**Assignment:** Take the line with "power microscopy histopathology" and every line after it in the data. Transcribe them exactly, through the last.

**Dataset excerpt:**
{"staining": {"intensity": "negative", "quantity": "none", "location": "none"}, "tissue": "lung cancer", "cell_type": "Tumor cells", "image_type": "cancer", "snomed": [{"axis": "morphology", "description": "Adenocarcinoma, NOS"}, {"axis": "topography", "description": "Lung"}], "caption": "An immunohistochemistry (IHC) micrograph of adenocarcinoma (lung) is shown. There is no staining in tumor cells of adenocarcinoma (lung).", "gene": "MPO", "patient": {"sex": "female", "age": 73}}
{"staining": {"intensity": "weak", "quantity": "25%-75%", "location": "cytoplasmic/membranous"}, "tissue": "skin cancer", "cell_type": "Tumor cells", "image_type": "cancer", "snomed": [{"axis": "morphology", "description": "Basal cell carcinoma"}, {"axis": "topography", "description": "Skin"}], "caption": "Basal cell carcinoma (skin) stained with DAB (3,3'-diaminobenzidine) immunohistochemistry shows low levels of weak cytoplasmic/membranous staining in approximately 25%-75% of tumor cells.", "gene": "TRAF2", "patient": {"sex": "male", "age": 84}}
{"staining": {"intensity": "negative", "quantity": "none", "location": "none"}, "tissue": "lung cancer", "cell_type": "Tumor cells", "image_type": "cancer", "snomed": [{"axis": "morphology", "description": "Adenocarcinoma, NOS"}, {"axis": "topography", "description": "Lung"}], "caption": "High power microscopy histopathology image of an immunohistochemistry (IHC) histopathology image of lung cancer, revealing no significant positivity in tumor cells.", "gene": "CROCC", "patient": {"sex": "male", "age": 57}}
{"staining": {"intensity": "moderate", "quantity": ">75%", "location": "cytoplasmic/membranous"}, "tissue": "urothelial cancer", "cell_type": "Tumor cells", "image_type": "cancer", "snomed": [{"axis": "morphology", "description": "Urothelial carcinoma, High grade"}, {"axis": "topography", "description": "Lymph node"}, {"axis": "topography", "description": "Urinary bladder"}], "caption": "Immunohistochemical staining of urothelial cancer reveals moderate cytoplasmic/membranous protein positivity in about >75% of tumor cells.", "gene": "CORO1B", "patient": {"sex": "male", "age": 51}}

**Final answer:**
{"staining": {"intensity": "negative", "quantity": "none", "location": "none"}, "tissue": "lung cancer", "cell_type": "Tumor cells", "image_type": "cancer", "snomed": [{"axis": "morphology", "description": "Adenocarcinoma, NOS"}, {"axis": "topography", "description": "Lung"}], "caption": "High power microscopy histopathology image of an immunohistochemistry (IHC) histopathology image of lung cancer, revealing no significant positivity in tumor cells.", "gene": "CROCC", "patient": {"sex": "male", "age": 57}}
{"staining": {"intensity": "moderate", "quantity": ">75%", "location": "cytoplasmic/membranous"}, "tissue": "urothelial cancer", "cell_type": "Tumor cells", "image_type": "cancer", "snomed": [{"axis": "morphology", "description": "Urothelial carcinoma, High grade"}, {"axis": "topography", "description": "Lymph node"}, {"axis": "topography", "description": "Urinary bladder"}], "caption": "Immunohistochemical staining of urothelial cancer reveals moderate cytoplasmic/membranous protein positivity in about >75% of tumor cells.", "gene": "CORO1B", "patient": {"sex": "male", "age": 51}}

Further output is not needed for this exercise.